The whole thing sounds wrong in many ways.
>During downloads, your smartphone's processor will be doing a bit of work along side the modem. The added heat from the processor could make the 5G modem throttle faster
This suggests one thing: that the modem is incredibly inefficient, so as to reach anywhere near throttling when mmWave could currently only feed it what, 700Mbps? That's below 1/10 the theoretical performance? Is it gonna catch fire at 10Gbps?
>smartphone manufacturers can design systems to keep these chips cool
As far as I can tell the performance of vapor chambers in smartphones is largely limited by the internal space devoted to that chamber, not its surface area for heat exchange with the chip(s). They rather need more heat exchange with the chassis.
>The amount of added heat from the chip due to this separation would be negligible
Rather the power efficiency of the I/O block would be decreased by about a magnitude. How much that translates into Wh which is the only metric that matters to the battery depends on the specific I/O load of course.
>future mid-end phones using this SoC could use a more efficient modem
Pairing a flagship SoC with a midrange modem sounds like a niche in a niche.

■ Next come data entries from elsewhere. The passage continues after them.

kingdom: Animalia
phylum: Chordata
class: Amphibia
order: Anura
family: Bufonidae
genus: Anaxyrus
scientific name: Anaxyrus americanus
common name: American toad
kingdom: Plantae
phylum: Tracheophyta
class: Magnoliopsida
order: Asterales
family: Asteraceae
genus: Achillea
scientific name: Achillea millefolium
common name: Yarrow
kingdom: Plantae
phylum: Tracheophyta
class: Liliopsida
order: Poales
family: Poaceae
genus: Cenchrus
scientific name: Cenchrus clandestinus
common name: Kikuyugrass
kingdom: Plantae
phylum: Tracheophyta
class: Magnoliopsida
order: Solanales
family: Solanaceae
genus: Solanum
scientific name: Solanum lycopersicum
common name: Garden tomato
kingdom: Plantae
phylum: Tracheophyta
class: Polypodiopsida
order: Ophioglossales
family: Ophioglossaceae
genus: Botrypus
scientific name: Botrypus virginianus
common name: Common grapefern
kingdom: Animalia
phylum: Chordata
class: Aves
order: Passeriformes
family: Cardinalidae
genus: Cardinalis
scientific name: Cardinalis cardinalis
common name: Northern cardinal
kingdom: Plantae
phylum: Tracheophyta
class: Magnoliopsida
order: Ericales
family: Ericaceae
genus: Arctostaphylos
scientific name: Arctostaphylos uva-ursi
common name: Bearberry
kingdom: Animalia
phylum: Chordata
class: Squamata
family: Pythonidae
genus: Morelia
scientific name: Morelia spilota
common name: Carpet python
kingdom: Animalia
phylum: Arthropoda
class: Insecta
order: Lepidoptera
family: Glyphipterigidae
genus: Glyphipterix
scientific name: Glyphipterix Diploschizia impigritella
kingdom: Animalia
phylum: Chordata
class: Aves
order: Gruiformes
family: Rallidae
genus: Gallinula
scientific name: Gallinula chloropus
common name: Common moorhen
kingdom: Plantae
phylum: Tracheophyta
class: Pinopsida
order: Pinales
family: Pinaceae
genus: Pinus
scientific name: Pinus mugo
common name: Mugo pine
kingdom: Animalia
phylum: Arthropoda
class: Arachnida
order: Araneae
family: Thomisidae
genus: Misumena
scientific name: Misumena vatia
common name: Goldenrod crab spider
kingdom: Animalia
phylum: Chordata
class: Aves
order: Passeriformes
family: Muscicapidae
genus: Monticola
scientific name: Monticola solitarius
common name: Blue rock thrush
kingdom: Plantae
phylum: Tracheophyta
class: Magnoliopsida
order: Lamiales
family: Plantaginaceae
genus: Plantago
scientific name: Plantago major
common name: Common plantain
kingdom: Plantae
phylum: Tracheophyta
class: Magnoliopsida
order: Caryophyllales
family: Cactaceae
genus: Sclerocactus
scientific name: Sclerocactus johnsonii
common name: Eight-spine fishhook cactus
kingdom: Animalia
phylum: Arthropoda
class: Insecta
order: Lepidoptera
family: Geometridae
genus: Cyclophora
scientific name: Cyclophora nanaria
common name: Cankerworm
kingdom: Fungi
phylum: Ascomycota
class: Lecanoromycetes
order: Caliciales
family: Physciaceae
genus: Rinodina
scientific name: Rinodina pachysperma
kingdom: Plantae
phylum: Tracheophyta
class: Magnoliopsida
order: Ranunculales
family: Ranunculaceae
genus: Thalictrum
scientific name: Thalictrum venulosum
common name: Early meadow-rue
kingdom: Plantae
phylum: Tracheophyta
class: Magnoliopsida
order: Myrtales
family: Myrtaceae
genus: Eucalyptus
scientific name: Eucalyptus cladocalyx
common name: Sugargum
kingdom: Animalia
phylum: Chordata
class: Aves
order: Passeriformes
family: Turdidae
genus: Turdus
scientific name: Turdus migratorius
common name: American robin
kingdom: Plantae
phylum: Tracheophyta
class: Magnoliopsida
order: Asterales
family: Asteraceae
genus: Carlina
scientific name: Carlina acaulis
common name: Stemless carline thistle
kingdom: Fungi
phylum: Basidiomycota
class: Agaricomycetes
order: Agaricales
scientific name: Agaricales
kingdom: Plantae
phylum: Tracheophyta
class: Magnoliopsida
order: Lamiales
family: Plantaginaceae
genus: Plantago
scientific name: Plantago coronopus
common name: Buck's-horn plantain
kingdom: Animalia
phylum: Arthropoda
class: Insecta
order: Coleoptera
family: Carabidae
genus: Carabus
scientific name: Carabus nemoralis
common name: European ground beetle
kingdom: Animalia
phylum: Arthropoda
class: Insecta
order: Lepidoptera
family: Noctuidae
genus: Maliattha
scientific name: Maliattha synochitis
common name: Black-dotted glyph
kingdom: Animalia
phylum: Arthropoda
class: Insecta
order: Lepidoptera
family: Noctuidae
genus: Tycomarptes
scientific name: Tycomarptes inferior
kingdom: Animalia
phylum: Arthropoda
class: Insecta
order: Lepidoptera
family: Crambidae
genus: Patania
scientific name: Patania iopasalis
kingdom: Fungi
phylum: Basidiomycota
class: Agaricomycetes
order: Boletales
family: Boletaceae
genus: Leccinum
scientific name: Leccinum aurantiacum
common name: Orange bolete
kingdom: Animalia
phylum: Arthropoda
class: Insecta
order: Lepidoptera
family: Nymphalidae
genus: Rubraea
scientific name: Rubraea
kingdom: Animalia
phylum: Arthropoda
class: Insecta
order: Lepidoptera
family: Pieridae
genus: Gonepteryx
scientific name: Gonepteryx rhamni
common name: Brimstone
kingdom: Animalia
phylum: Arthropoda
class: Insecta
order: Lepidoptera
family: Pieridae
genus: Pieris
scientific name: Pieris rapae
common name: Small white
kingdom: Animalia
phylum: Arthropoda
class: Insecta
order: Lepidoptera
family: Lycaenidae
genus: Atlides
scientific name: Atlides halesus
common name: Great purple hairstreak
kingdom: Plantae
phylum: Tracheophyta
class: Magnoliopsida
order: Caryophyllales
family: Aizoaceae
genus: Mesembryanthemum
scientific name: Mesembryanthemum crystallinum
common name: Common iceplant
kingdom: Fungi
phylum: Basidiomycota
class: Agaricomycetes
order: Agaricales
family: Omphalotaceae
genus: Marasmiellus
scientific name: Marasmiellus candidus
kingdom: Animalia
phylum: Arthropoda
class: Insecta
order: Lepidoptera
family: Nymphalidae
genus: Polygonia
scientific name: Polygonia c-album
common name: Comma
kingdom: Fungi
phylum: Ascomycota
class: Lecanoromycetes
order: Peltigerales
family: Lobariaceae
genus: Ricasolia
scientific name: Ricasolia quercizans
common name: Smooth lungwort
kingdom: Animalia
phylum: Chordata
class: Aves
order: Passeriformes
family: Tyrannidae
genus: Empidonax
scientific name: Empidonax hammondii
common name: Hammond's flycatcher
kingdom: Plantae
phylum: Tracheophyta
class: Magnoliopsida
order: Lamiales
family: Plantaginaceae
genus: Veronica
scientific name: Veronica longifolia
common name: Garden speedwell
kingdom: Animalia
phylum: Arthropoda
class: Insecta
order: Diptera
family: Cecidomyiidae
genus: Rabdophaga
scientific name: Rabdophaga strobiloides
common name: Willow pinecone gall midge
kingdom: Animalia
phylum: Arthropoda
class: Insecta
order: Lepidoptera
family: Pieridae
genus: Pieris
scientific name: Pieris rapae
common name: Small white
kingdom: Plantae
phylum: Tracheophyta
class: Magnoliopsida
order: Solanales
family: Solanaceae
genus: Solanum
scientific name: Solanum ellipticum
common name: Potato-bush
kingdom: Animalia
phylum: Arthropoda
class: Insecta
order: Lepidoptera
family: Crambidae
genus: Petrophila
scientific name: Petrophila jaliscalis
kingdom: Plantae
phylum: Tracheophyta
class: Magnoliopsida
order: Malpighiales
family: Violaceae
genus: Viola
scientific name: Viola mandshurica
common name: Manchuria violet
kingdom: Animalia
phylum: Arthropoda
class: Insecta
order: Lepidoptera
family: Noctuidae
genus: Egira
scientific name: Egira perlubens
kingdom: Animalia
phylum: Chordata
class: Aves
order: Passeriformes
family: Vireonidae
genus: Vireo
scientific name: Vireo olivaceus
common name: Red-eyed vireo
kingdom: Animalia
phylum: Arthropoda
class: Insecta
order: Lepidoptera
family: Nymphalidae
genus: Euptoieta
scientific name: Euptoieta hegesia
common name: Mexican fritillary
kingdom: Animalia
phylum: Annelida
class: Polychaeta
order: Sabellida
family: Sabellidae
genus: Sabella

>Downloading the same amount of data with LTE would require more power over a longer period of time than with a 5G modem
Sounds like lab results. Any 5G except the "very low" bands will experience poor signal due to the nature of EM radiation at that frequency. Unless you're standing right next to a cell tower, this will not stand.
>Despite having a separate modem, the iPhone 11 Pro operates (on average) about 13% more power efficiently than the Galaxy S10
Too many variables. Different screen, different storage technology, different amount of RAM to run, and most importantly, A55 is a very dated piece of tech compared to Apple's small cores which are vastly superior.
>it probably won't be Qualcomm's fault
All who eye a piece of the 5G pie share the blame.
>Qualcomm sells their Snapdragon 865 without a modem
This had better be substantiated. Last time I read news on this, SD865 was sold in a bundle with X55, not separately. The conclusions was that it would force 5G upon all flagships planning to use the 865 leaving consumers no choice but to pay.